By Randall Yip, AsAmNews Executive Editor
The California Department of Public Health today called it “shocking.”
Asian Americans made up nearly 20 percent of all deaths in California from COVID-19 through the first week of June 2023, according to Yurina Melara Valiulis, multiethnic press secretary for the Governor’s Office of Planning and Research.
The health department made the announcement during a news conference today in an effort to encourage Asian Americans to become fully vaccinated before the holiday season that begins in just a few weeks.
The state has documented 104, 436 deaths in California from the start of the COVID-19 through October 27, 2023.
The state’s health department says through early June, 19.6 percent of those deaths were Asian Americans, 4.2 percent higher than the community’s total population of 15.4%.
Yet only 8.5% of Asian Americans are up to date with their COVID vaccinations.
“The updated vaccine is the best protection from getting really sick this fall,” said Dr.

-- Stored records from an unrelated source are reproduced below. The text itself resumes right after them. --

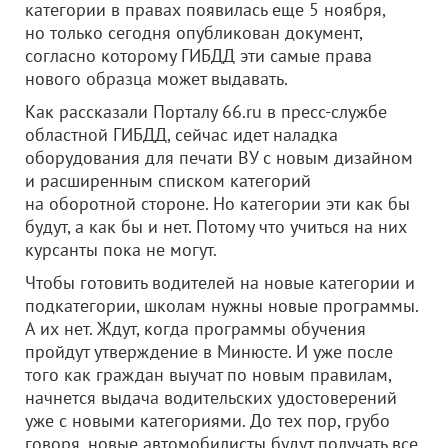
категории в правах появилась еще 5 ноября,
но только сегодня опубликован документ,
согласно которому ГИБДД эти самые права
нового образца может выдавать.
Как рассказали Порталу 66.ru в пресс-службе
областной ГИБДД, сейчас идет наладка
оборудования для печати ВУ с новым дизайном
и расширенным списком категорий
на оборотной стороне. Но категории эти как бы
будут, а как бы и нет. Потому что учиться на них
курсанты пока не могут.
Чтобы готовить водителей на новые категории и
подкатегории, школам нужны новые программы.
А их нет. Ждут, когда программы обучения
пройдут утверждение в Минюсте. И уже после
того как граждан выучат по новым правилам,
начнется выдача водительских удостоверений
уже с новыми категориями. До тех пор, грубо
говоря, новые автомобилисты будут получать все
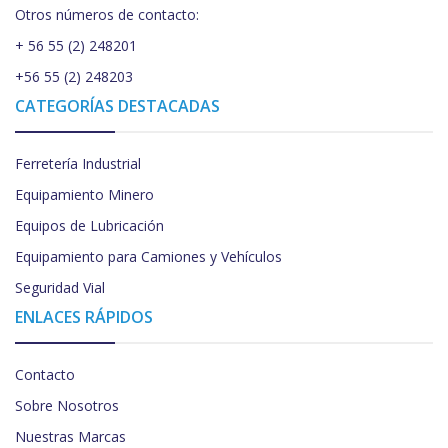
Otros números de contacto:
+ 56 55 (2) 248201
+56 55 (2) 248203
CATEGORÍAS DESTACADAS
Ferretería Industrial
Equipamiento Minero
Equipos de Lubricación
Equipamiento para Camiones y Vehículos
Seguridad Vial
ENLACES RÁPIDOS
Contacto
Sobre Nosotros
Nuestras Marcas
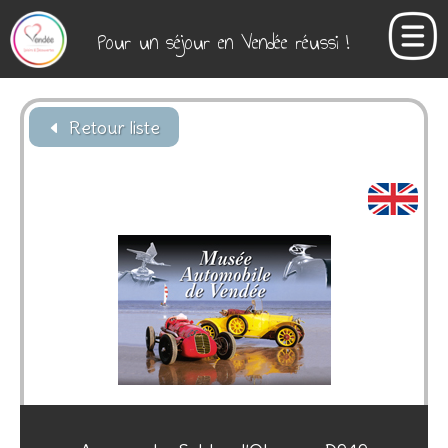
Pour un séjour en Vendée réussi !
Retour liste
D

Rohan Radhakrishna, the department’s Chief Equity Officer. “It offers the best protection against variants that are circulating right now.

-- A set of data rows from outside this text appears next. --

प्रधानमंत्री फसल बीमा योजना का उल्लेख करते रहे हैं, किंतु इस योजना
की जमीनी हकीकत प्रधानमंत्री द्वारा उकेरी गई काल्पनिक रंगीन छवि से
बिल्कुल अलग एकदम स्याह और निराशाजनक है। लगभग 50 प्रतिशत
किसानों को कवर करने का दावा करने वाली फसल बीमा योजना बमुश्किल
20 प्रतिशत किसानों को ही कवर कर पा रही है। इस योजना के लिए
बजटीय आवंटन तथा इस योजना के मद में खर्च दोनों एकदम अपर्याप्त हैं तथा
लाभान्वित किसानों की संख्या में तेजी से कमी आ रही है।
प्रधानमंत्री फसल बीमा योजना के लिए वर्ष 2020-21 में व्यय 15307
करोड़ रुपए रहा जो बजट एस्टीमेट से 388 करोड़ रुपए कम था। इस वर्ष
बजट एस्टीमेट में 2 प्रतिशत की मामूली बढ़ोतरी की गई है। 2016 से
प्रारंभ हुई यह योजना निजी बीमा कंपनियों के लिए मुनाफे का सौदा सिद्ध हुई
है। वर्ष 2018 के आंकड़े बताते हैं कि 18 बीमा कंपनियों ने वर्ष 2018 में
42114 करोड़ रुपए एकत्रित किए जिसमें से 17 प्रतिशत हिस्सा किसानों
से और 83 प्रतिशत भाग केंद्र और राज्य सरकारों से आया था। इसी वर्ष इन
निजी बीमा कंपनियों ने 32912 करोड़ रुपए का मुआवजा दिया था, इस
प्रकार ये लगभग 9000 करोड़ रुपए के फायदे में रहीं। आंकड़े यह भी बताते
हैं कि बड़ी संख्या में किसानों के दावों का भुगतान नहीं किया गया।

Case rates for the flu, the respiratory virus RSV and COVID-19 typically go up during the holiday season when families get together and celebrations typically take place indoors.
The rate for Pacific Islanders is 82 percent higher than other Californians.
Those who live in multi-generational households are especially encouraged to all get updated vaccines because of the likely presence of grandparents and other elders.
Radhakrishna expressed concern that many people have not received a COVID vaccination in a year or more.
“We strongly encourage you to roll up your sleeves and not only get the COVID vaccine, but the flu (vaccine) as well which you can get on the same day. There is also now an RSV vaccine which is available for older adults, the pregnant and children,” he said.
He reminded the public that COVID-19 vaccinations are still free through your health insurance. For those uninsured, free shots are available through federal programs.
For those who are feeling symptoms, the Health Department says it’s important to get treated as soon as possible. Treatments are available for anyone 12 years or older.